EXTRAIT CHOISI
________
Dans le domaine de la danse, les créations ambitieuses ne sont pas si courantes, et l’exception que constitue The Dante Project a fait parler d’elle le mois dernier à l’Opéra Garnier.
Cette coproduction entre le Royal Ballet de Londres et l’Opéra de Paris avait déjà été remarquée en 2021 lors de la première à Covent Garden. Enfin dansé à Paris pendant tout le mois de mai, le ballet a partagé critiques et spectateurs, entre sceptiques et conquis. Retour sur cette production atypique qui a fait dialoguer différentes disciplines, joignant les visions artistiques d’un chorégraphe, d’une plasticienne et d’un musicien d’aujourd’hui.
Wayne McGregor n’en est pas à son coup d’essai. Chorégraphe renommé, s’inspirant du langage classique pour créer son propre vocabulaire, c’est un adepte très moderne du chausson de pointe auquel il enlève toute connotation romantique mais en garde l’intention d’élévation, et pousse les corps jusqu’aux limites de la plasticité. Il avait déjà collaboré plusieurs fois avec l’Opéra de Paris où il avait notamment créé Genus et L’anatomie de la Création et où avait également été dansée plus récemment son œuvre Tree of codes. Il a cette fois décidé de s’attaquer à un monument de la littérature : La Divine Comédie de Dante. Et pour ce faire, il s’est entouré d’une équipe de choc, avec une création musicale du bien nommé Thomas Adès pour la partition, et l’artiste Tacita Dean, dont nous vous avions déjà parlé, aux manettes pour les décors et les costumes. Le parti pris n’est pas celui d’une simple narration linéaire, et encore moins exhaustive – d’où ce choix de titre, The Dante Project, et non la Divine Comédie. Le résultat est une longue fresque en trois parties, parfois entrainante, parfois déroutante, d’un style à part en tous les cas, moins académique que du classique mais plus classique que du contemporain.
L’enfer de Dante, bonheur des spectateurs
La première partie, figurant l’enfer, est la plus longue et la plus fournie.
En guise de décor, une superbe et monumentale fresque de Tacita Dean figurant une montagne à l’envers, et un plateau noir au sol, comme une arène où évoluent les danseurs vêtus d’académiques noirs les moulant des pieds au cou. La figure de Dante (dansée en alternance par les étoiles Germain Louvet et Paul Marque), et son guide Virgile, seront le fil conducteur de l’œuvre, qui s’ouvre par un solo de Dante exprimant tout son tourment. Il voit défiler devant lui une série de personnages souvent difficilement reconnaissables (seuls les suicidés sont clairement identifiables par la gestuelle, pour le reste il faudra deviner).
Les danseurs anonymes (même si certains ressortent par leur forte présence scénique) enchainent duos et ensembles, blanchissant peu à peu le sol de la craie recouvrant partiellement leurs costumes. Si l’on retrouve dans les passages les plus rapides la virtuosité propre à McGregor, c’est une autre facette de son style chorégraphique qu’il montre sur les passages plus lents, mais non moins redoutables techniquement.
________
LIGNES DE DONNÉES
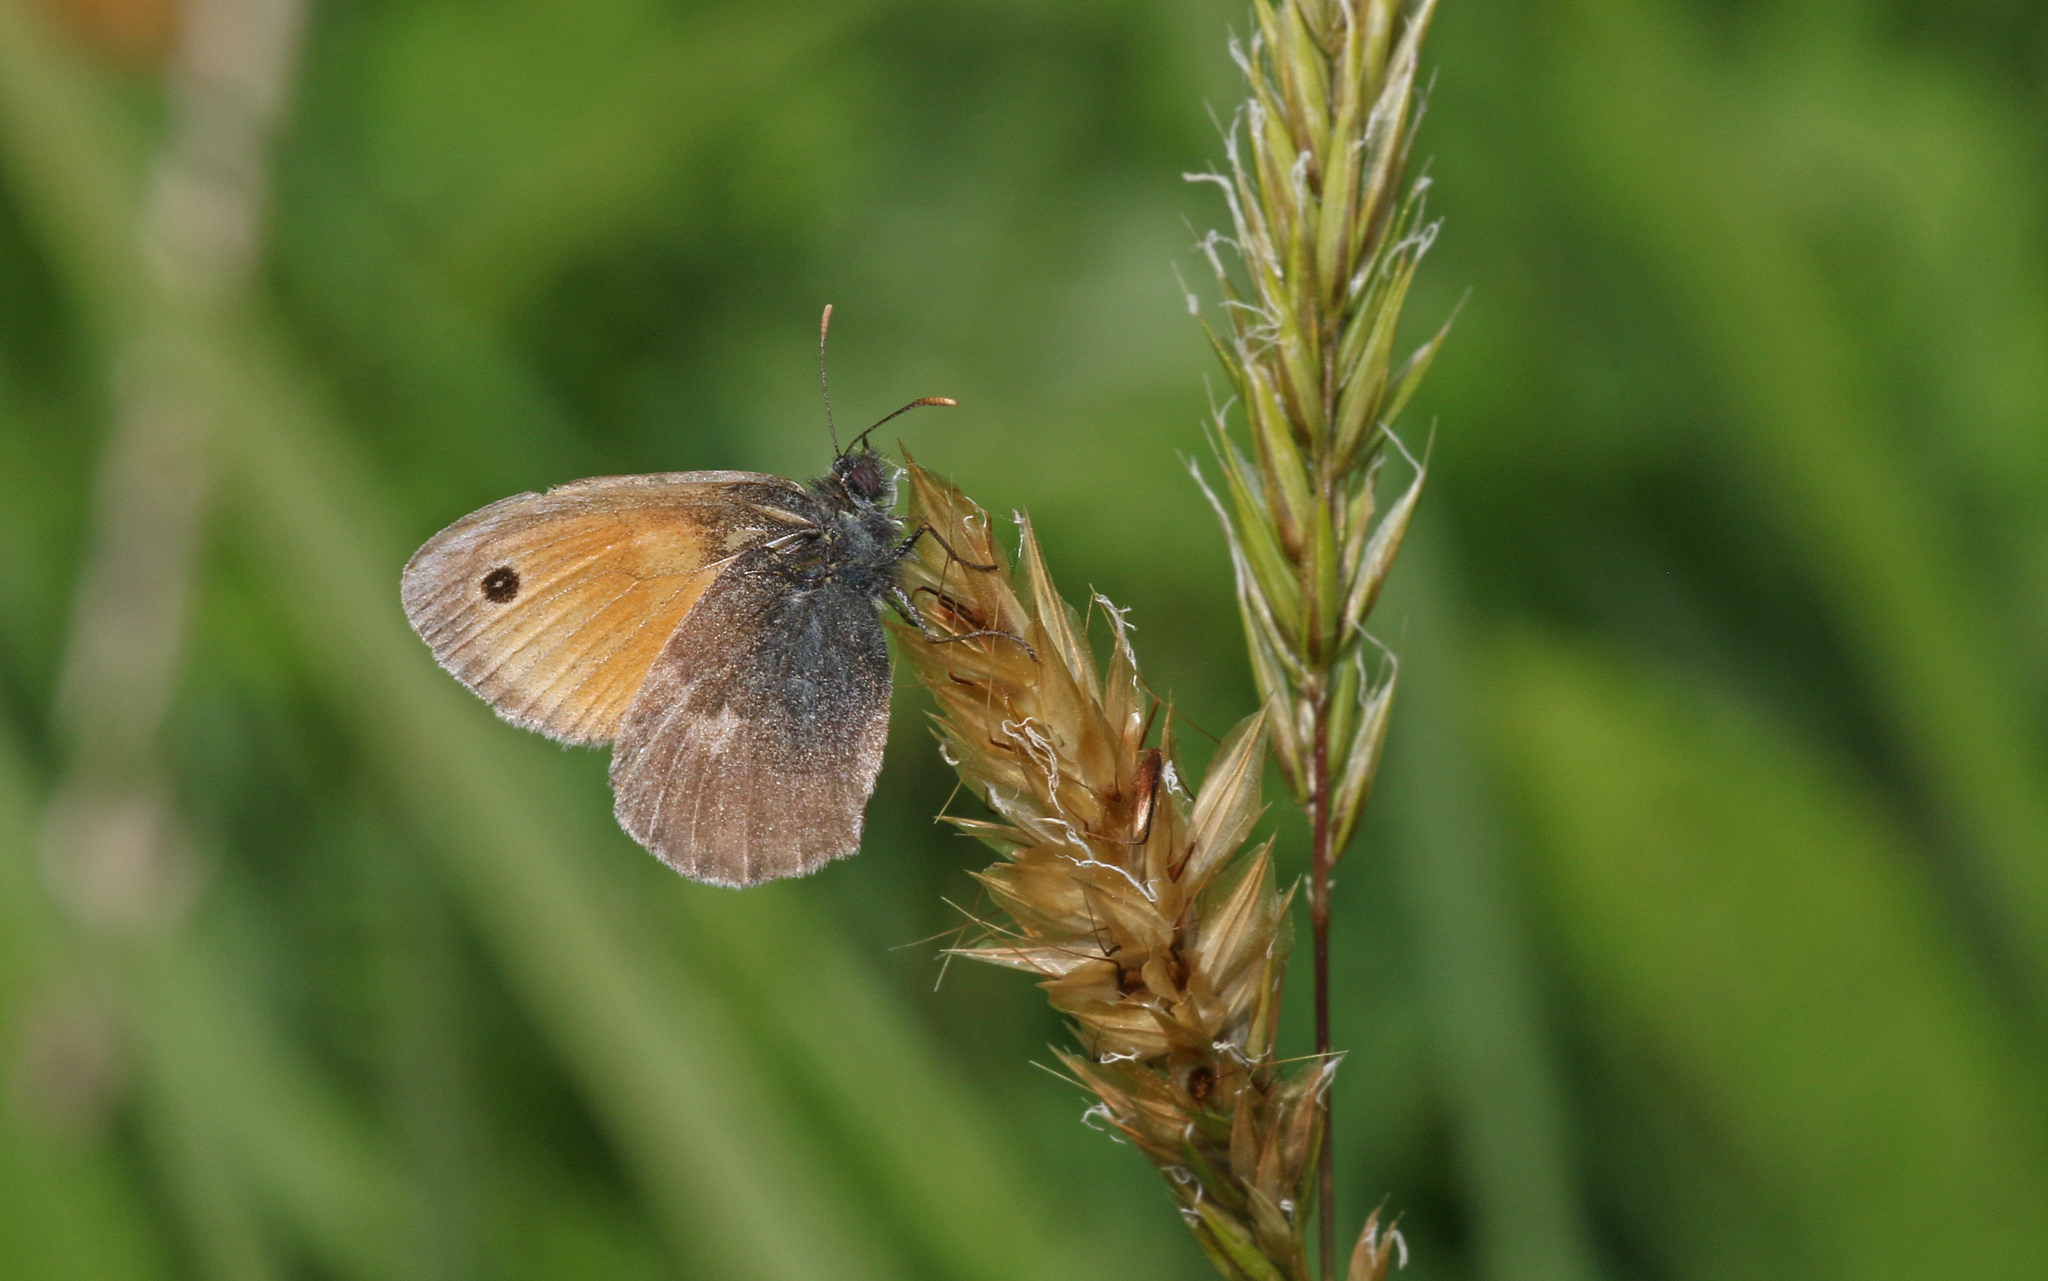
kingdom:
________
Selon l'extrait sur The Dante Project, pourquoi le ballet ne porte-t-il pas le titre La Divine Comédie ? Répondez en une à trois phrases.

RÉPONSE
Le ballet ne suit pas une simple narration linéaire de l'œuvre de Dante, et encore moins une narration exhaustive. Ce parti pris explique le choix du titre The Dante Project plutôt que La Divine Comédie.